→ WHAT YOU SHOULD DO
Reproduce every line of the listing below without any change.

★ ★ ★ ★ ★ ★ ★

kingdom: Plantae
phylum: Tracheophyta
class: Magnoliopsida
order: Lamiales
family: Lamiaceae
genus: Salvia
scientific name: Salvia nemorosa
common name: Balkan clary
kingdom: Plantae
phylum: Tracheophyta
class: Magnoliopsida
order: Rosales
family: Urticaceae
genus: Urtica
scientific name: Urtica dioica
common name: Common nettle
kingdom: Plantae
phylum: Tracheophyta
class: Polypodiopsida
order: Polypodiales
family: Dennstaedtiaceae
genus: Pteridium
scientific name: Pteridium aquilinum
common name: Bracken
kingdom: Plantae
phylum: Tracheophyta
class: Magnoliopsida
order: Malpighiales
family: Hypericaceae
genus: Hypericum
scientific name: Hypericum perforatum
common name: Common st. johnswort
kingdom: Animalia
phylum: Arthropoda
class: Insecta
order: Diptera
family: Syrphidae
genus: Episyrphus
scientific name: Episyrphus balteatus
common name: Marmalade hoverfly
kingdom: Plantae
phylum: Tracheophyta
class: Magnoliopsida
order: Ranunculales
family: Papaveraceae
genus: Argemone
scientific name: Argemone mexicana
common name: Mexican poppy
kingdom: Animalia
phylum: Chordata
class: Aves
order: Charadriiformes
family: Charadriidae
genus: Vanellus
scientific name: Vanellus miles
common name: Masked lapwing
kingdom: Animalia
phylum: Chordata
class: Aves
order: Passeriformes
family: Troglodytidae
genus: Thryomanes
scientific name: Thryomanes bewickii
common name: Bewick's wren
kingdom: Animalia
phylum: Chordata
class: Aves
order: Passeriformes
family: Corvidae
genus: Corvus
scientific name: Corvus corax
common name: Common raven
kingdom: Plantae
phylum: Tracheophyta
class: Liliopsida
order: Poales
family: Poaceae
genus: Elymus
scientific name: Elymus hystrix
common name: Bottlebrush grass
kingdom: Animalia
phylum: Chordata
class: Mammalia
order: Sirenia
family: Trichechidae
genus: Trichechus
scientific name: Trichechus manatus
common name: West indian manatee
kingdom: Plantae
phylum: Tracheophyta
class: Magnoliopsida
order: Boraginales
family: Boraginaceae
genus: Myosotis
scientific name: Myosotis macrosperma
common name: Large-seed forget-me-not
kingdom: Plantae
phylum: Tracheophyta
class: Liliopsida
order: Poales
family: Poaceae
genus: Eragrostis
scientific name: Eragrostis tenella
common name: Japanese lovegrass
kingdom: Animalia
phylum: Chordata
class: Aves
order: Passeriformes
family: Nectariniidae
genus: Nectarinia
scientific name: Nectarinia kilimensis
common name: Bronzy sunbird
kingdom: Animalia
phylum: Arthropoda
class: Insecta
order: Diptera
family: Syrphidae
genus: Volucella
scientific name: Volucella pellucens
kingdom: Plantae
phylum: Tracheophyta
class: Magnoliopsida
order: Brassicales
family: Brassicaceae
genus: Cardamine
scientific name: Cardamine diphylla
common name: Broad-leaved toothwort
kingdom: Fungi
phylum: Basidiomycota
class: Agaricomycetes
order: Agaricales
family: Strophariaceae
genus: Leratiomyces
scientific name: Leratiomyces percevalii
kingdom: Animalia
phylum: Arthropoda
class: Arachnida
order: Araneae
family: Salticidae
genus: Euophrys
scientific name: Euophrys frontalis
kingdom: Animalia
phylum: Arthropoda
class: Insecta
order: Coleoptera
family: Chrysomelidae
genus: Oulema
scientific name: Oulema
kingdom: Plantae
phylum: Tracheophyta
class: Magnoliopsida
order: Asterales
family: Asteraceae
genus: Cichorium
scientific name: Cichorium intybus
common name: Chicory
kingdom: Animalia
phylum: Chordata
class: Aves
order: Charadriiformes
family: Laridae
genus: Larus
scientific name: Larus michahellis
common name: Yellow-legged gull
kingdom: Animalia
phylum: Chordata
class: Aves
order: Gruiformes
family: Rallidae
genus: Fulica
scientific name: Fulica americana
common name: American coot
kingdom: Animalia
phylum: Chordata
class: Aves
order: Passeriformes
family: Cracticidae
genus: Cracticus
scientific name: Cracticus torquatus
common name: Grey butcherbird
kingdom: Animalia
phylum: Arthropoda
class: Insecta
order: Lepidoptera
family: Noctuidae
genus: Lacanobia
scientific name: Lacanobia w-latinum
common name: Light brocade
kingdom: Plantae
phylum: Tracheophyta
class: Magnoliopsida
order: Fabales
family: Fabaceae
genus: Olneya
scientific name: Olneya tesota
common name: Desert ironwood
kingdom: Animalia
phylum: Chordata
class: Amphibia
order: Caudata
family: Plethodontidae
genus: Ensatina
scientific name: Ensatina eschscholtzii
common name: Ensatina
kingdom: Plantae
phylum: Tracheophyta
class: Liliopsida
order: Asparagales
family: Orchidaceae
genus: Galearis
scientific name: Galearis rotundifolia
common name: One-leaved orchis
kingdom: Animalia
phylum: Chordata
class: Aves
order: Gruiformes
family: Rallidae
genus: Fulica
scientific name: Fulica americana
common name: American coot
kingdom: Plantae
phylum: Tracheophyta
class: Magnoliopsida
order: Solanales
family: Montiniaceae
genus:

★ ★ ★ ★ ★ ★ ★

→ WORKED SOLUTION
kingdom: Plantae
phylum: Tracheophyta
class: Magnoliopsida
order: Lamiales
family: Lamiaceae
genus: Salvia
scientific name: Salvia nemorosa
common name: Balkan clary
kingdom: Plantae
phylum: Tracheophyta
class: Magnoliopsida
order: Rosales
family: Urticaceae
genus: Urtica
scientific name: Urtica dioica
common name: Common nettle
kingdom: Plantae
phylum: Tracheophyta
class: Polypodiopsida
order: Polypodiales
family: Dennstaedtiaceae
genus: Pteridium
scientific name: Pteridium aquilinum
common name: Bracken
kingdom: Plantae
phylum: Tracheophyta
class: Magnoliopsida
order: Malpighiales
family: Hypericaceae
genus: Hypericum
scientific name: Hypericum perforatum
common name: Common st. johnswort
kingdom: Animalia
phylum: Arthropoda
class: Insecta
order: Diptera
family: Syrphidae
genus: Episyrphus
scientific name: Episyrphus balteatus
common name: Marmalade hoverfly
kingdom: Plantae
phylum: Tracheophyta
class: Magnoliopsida
order: Ranunculales
family: Papaveraceae
genus: Argemone
scientific name: Argemone mexicana
common name: Mexican poppy
kingdom: Animalia
phylum: Chordata
class: Aves
order: Charadriiformes
family: Charadriidae
genus: Vanellus
scientific name: Vanellus miles
common name: Masked lapwing
kingdom: Animalia
phylum: Chordata
class: Aves
order: Passeriformes
family: Troglodytidae
genus: Thryomanes
scientific name: Thryomanes bewickii
common name: Bewick's wren
kingdom: Animalia
phylum: Chordata
class: Aves
order: Passeriformes
family: Corvidae
genus: Corvus
scientific name: Corvus corax
common name: Common raven
kingdom: Plantae
phylum: Tracheophyta
class: Liliopsida
order: Poales
family: Poaceae
genus: Elymus
scientific name: Elymus hystrix
common name: Bottlebrush grass
kingdom: Animalia
phylum: Chordata
class: Mammalia
order: Sirenia
family: Trichechidae
genus: Trichechus
scientific name: Trichechus manatus
common name: West indian manatee
kingdom: Plantae
phylum: Tracheophyta
class: Magnoliopsida
order: Boraginales
family: Boraginaceae
genus: Myosotis
scientific name: Myosotis macrosperma
common name: Large-seed forget-me-not
kingdom: Plantae
phylum: Tracheophyta
class: Liliopsida
order: Poales
family: Poaceae
genus: Eragrostis
scientific name: Eragrostis tenella
common name: Japanese lovegrass
kingdom: Animalia
phylum: Chordata
class: Aves
order: Passeriformes
family: Nectariniidae
genus: Nectarinia
scientific name: Nectarinia kilimensis
common name: Bronzy sunbird
kingdom: Animalia
phylum: Arthropoda
class: Insecta
order: Diptera
family: Syrphidae
genus: Volucella
scientific name: Volucella pellucens
kingdom: Plantae
phylum: Tracheophyta
class: Magnoliopsida
order: Brassicales
family: Brassicaceae
genus: Cardamine
scientific name: Cardamine diphylla
common name: Broad-leaved toothwort
kingdom: Fungi
phylum: Basidiomycota
class: Agaricomycetes
order: Agaricales
family: Strophariaceae
genus: Leratiomyces
scientific name: Leratiomyces percevalii
kingdom: Animalia
phylum: Arthropoda
class: Arachnida
order: Araneae
family: Salticidae
genus: Euophrys
scientific name: Euophrys frontalis
kingdom: Animalia
phylum: Arthropoda
class: Insecta
order: Coleoptera
family: Chrysomelidae
genus: Oulema
scientific name: Oulema
kingdom: Plantae
phylum: Tracheophyta
class: Magnoliopsida
order: Asterales
family: Asteraceae
genus: Cichorium
scientific name: Cichorium intybus
common name: Chicory
kingdom: Animalia
phylum: Chordata
class: Aves
order: Charadriiformes
family: Laridae
genus: Larus
scientific name: Larus michahellis
common name: Yellow-legged gull
kingdom: Animalia
phylum: Chordata
class: Aves
order: Gruiformes
family: Rallidae
genus: Fulica
scientific name: Fulica americana
common name: American coot
kingdom: Animalia
phylum: Chordata
class: Aves
order: Passeriformes
family: Cracticidae
genus: Cracticus
scientific name: Cracticus torquatus
common name: Grey butcherbird
kingdom: Animalia
phylum: Arthropoda
class: Insecta
order: Lepidoptera
family: Noctuidae
genus: Lacanobia
scientific name: Lacanobia w-latinum
common name: Light brocade
kingdom: Plantae
phylum: Tracheophyta
class: Magnoliopsida
order: Fabales
family: Fabaceae
genus: Olneya
scientific name: Olneya tesota
common name: Desert ironwood
kingdom: Animalia
phylum: Chordata
class: Amphibia
order: Caudata
family: Plethodontidae
genus: Ensatina
scientific name: Ensatina eschscholtzii
common name: Ensatina
kingdom: Plantae
phylum: Tracheophyta
class: Liliopsida
order: Asparagales
family: Orchidaceae
genus: Galearis
scientific name: Galearis rotundifolia
common name: One-leaved orchis
kingdom: Animalia
phylum: Chordata
class: Aves
order: Gruiformes
family: Rallidae
genus: Fulica
scientific name: Fulica americana
common name: American coot
kingdom: Plantae
phylum: Tracheophyta
class: Magnoliopsida
order: Solanales
family: Montiniaceae
genus:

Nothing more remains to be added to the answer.